Tras gestiones del gobierno de Carter, el cadáver fue retornado a sus familiares el 5 de diciembre de 1979.
El gobierno de Cuba lo acompañó de una factura por más de US$30.000: los «gastos por la conservación del cuerpo» durante tanto tiempo.
Janet Ray nunca creyó la versión que le dieron y asegura que a su padre lo capturaron, fue torturado y le dispararon en la frente a quemarropa, algo que La Habana niega.
«Thomas Willard Ray, conocido como ‘Pete’, voló a Cuba para agredir a un país extranjero. Nunca estuvo preso, nunca fue atendido de heridas por médico alguno y si algo debiera agradecer su familia es que frente a la actitud deshumanizada del gobierno de Estados Unidos, las autoridades cubanas conservaron y protegieron su cuerpo, para que en alguna oportunidad pudiera ser entregado a sus familiares», escribió el portal oficialista Cubadebate en 2004.
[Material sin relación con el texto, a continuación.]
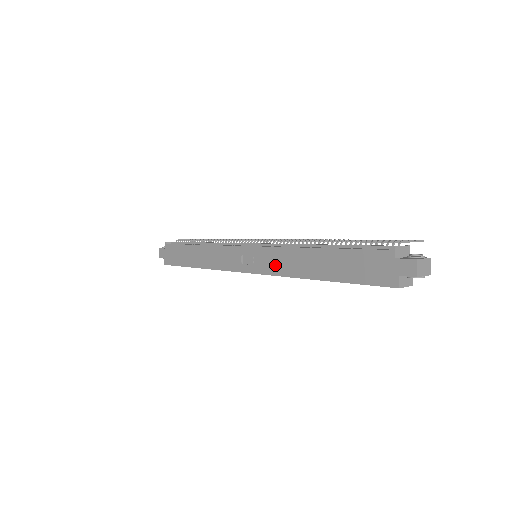
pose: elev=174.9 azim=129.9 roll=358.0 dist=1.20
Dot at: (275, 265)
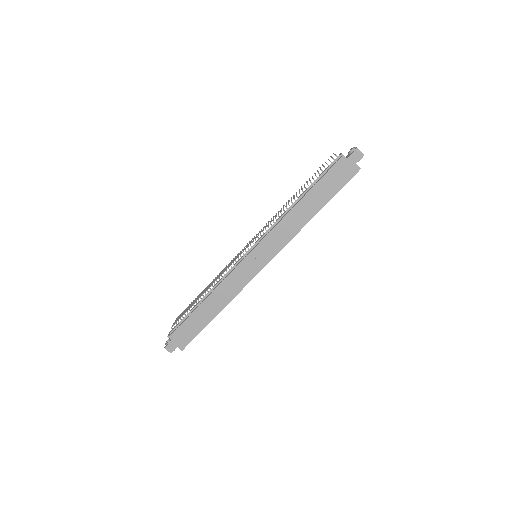
Dot at: (281, 239)
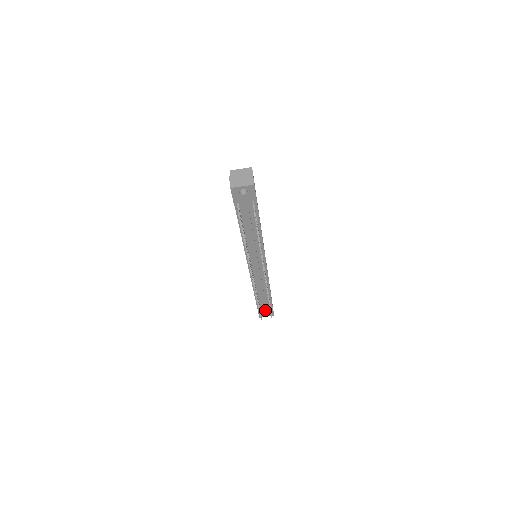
Ese año, Janet Ray ganó una demanda contra Fidel Castro por US$87 millones en un tribunal de Miami por el «homicidio culposo» de su padre y recibió el dinero de los fondos congelados al gobierno de Cuba al inicio de la Revolución.
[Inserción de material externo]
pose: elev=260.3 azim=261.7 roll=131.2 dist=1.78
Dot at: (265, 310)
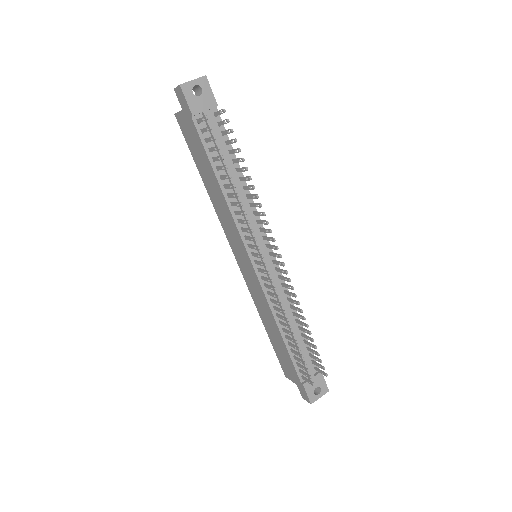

El gobierno cubano desestimó el juicio y lo tildó de «embuste» y de una «búsqueda de dinero» por parte de la hija del piloto.
BBC Mundo intentó conocer la versión actual de las autoridades de la isla sobre el caso, pero no obtuvo respuesta.
XI
Cuando trajeron de vuelta el cuerpo de mi padre, yo estaba embarazada y ese día me sentía muy mal.
Tenía algún tipo de resfriado o algo así. Mi familia decidió que no me dejarían ver el cadáver. Pero en ese momento, era algo que nadie me hubiera podido impedir.
Sabía que tendría que renunciar a la imagen de papá que tenía de la infancia y verlo de esa manera. Se lo debía a él.
También, para ese punto, tantas personas me habían mentido, tanta gente había sido deshonesta conmigo, que si no lo hubiera visto yo misma, no hubiera creído que era él.
Entré. Lo vi. Tenía la boca abierta. Le vi los dientes que le habían partido cuando era joven en un partido de fútbol, las heridas de cuando murió. No tenía dudas de que era él, de que mi padre estaba otra vez cerca de mí.
Le habían colocado finalmente un uniforme militar. A Cuba había ido de ropa civil, para que no lo pudieran identificar como parte del Ejército de Estados Unidos.
Yo le había escrito una larga carta cuando regresaba de Alemania y se la guardé en el bolsillo, sobre su corazón.
Le decía: ‘Quiero que sepas que siempre te necesité y que si tuviera que buscarte de nuevo por otros 18 años, lo haría todo otra vez, porque tanto me diste que me enseñaste el verdadero significado de la libertad. Siempre te amaré´.
XII
En 1974, la CIA entregó la Cruz de la Inteligencia, su máxima distinción, a Thomas Ray. Su familia no lo supo hasta muchos años después.
Cuando Janet Ray escribió a la agencia en 1994, tras conocer que una de las estrellas a la entrada del Pentágono (en honor a militares que han muerto en servicio) estaba dedicada a su padre, le respondieron que era cierto, pero que, en el caso de Pete, se trataba de una «excepción».
La CIA no reconocería su participación en Bahía de Cochinos -y que Thomas Ray era uno de los suyos- hasta 1998.